## Texto citado
Ilustração: Mihai Cauli

A privatização da Eletrobras não pertence ao debate entre mais ou menos liberalismo para o Brasil. A lei aprovada por Bolsonaro para a privatização do Grupo faz parte da arquitetura de destruição que vai da ocupação ilegal da Amazônia à rejeição da vacina e aos ataques à democracia. O momento para privatizar é inadequado e a escolha do modelo de privatização torna incerta a governança da empresa privatizada, colocando em risco a segurança energética do país.

Diferentemente do que ocorreu no governo de Fernando Henrique Cardoso, no qual a privatização era parte de um conjunto de projetos liberais que pretendiam dar uma nova roupagem ao desenvolvimento do país, no governo Bolsonaro, a defesa do liberalismo é apenas um ardil para conseguir um reforço de caixa estimado em mais de 100 bilhões de reais para o Tesouro Nacional – parte com a outorga por 30 anos e parte pela venda no mercado secundário de ações de propriedade da União. São recursos para financiar o populismo e garantir votos parlamentares contra o impeachment.

O conjunto da obra é bizarro! Até mesmo Elena Landau, coordenadora do Plano Nacional de Desestatização (PND) durante o governo PSDB, espantou-se, e assinalou sete erros graves da lei. Um dos mais graves foi o de ter delegado ao Congresso a definição do modelo de privatização, assunto técnico que é o resultado de estudos bastante complexos. O padrão é encerrar a participação do legislativo na autorização para privatizar. Desta feita, Bolsonaro terraplanou os estudos, e o modelo de privatização virou uma lei, com seus jabutis nos galhos.

## Entradas originais
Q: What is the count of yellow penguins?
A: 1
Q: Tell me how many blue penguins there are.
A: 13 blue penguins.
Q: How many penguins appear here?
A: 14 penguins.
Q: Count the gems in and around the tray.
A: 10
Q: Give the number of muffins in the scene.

---

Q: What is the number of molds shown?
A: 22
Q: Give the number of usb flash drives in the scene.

## Tarefas
1. Segundo o texto sobre a privatização da Eletrobras, quantos erros graves da lei Elena Landau assinalou?
2. Prolongue o texto sobre a privatização da Eletrobras a partir da última frase apresentada.
As entradas não têm relação com o texto sobre a privatização da Eletrobras.

## Respostas por tarefa
1. Sete erros graves.

2.
O momento impróprio e o modelo inadequado de privatização

Em plena crise hídrica,[1] o governo está vendendo 80% da geração de energia com base hidroelétrica. Apesar das medidas preventivas implementadas pelos governos petistas para aumentar a segurança energética do país – expansão da geração por outras fontes –, o Operador Nacional do Sistema Elétrico (ONS) revisou nestes últimos dias suas previsões e admitiu o risco de apagão, em outubro ou novembro deste ano.

Um apagão pode complicar ainda mais a reeleição de Bolsonaro, já fragilizada pela alta nas tarifas de energia e pela inflação (8,6% nos últimos doze meses). A próxima notícia deve ser uma nova alta dos juros e seu consequente efeito negativo sobre a atividade econômica.

Seguindo o padrão obsessivo-compulsivo pelo risco, o modelo de privatização encaminhado pelo governo prevê uma emissão de ações para subscrição pública, da qual a União não irá participar. Complementarmente, o Tesouro Nacional foi autorizado a vender suas ações, que atualmente representam 51,85% do capital votante.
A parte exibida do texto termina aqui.